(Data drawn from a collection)
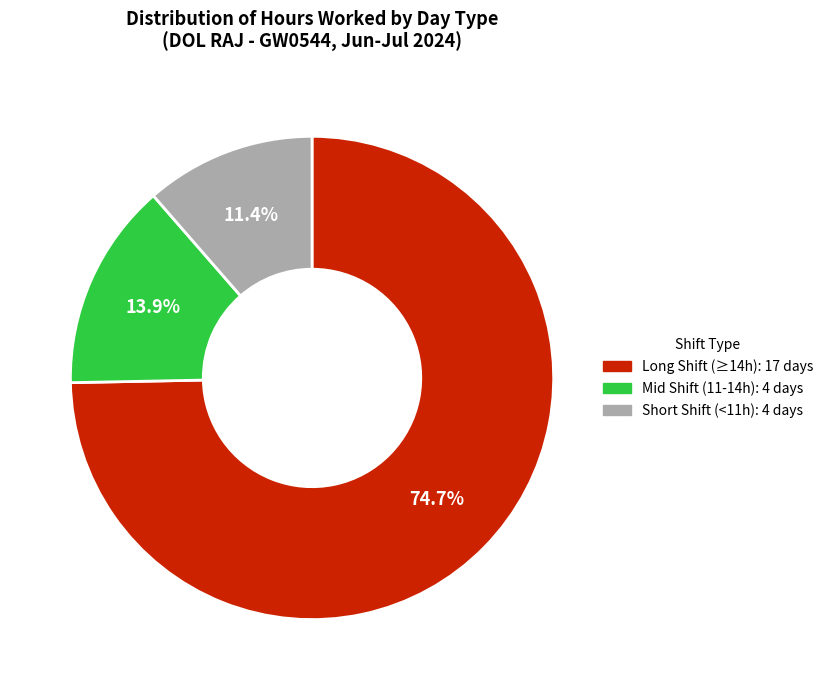

Combined, do Mid Shift (11-14h): 4 days and Short Shift (<11h): 4 days account for over 50%?

No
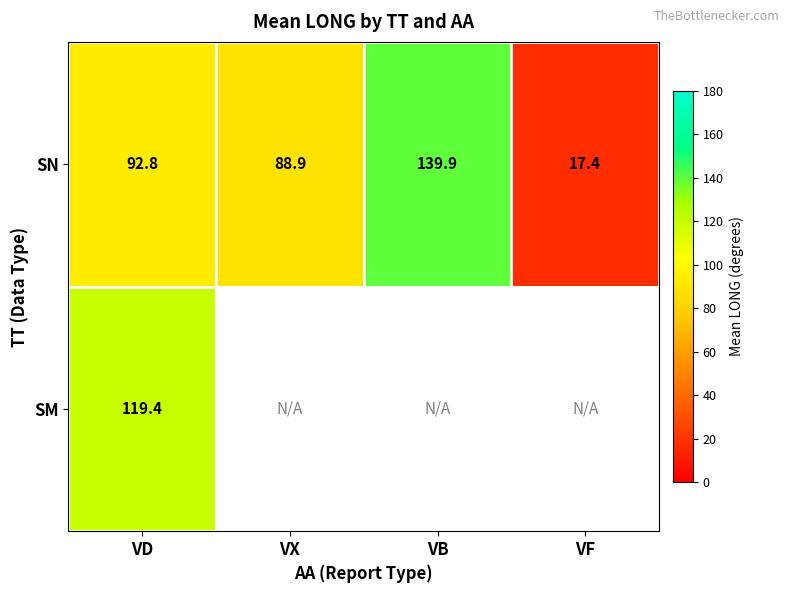

True or false: SN has a value of 88.9 at VX.

True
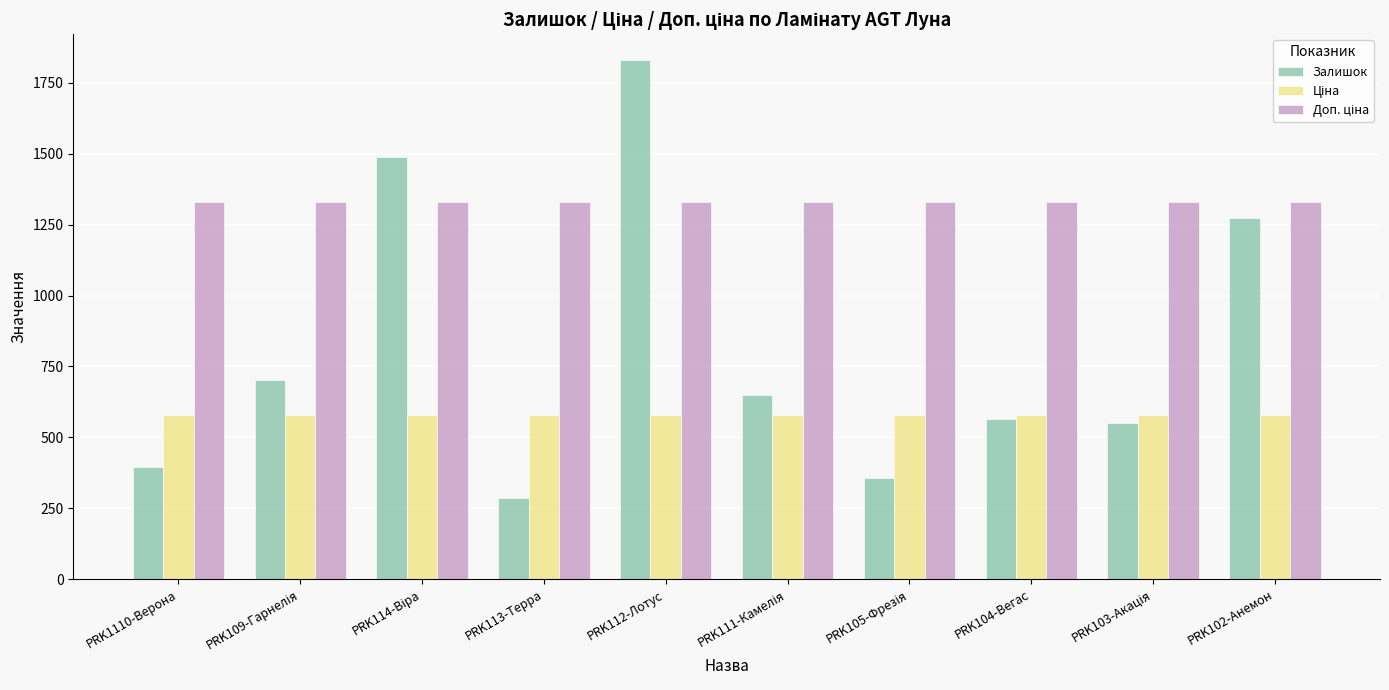

Does the chart contain any negative values?

No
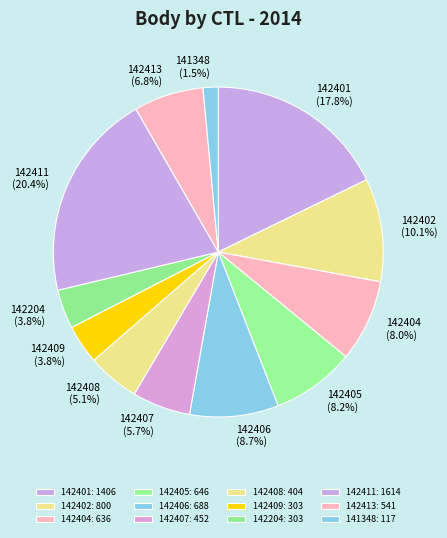

How much of the chart is everything except 142404?

92.0%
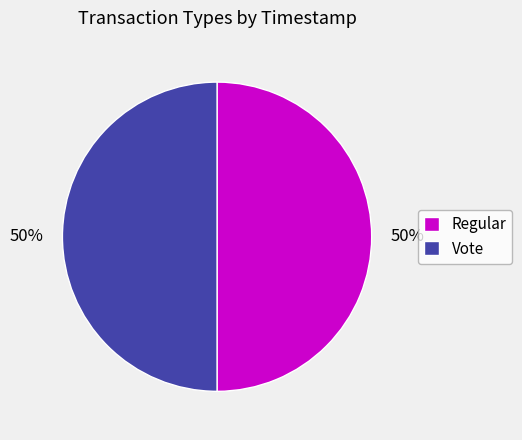

What percentage is the Vote slice, to the nearest percent?

50%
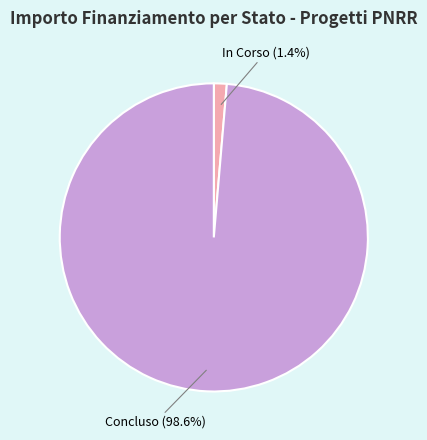

Does any single category account for the majority?

Yes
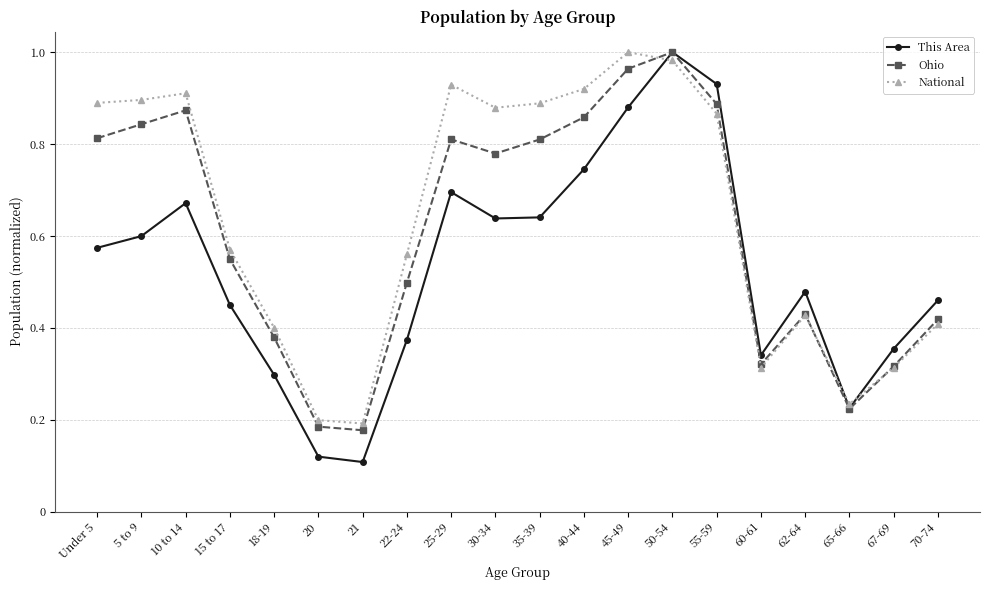

Is it true that Ohio equals 0.3 at 10 to 14?

False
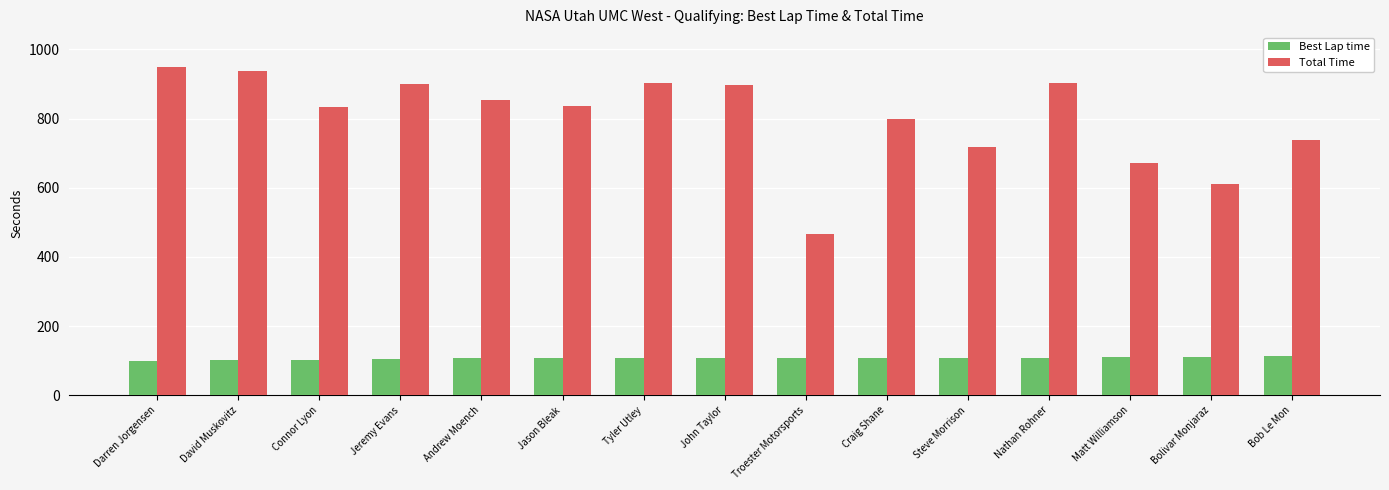

What is the total value across all series at Craig Shane?

907.6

# [WORK TO COMPLETE]
Write out the text of every row above word for word, leaving out the pictures.

# [RESPONSE]
Combined, do Mid Shift (11-14h): 4 days and Short Shift (<11h): 4 days account for over 50%?

No

True or false: SN has a value of 88.9 at VX.

True

Does the chart contain any negative values?

No

How much of the chart is everything except 142404?

92.0%

What percentage is the Vote slice, to the nearest percent?

50%

Does any single category account for the majority?

Yes

Is it true that Ohio equals 0.3 at 10 to 14?

False

What is the total value across all series at Craig Shane?

907.6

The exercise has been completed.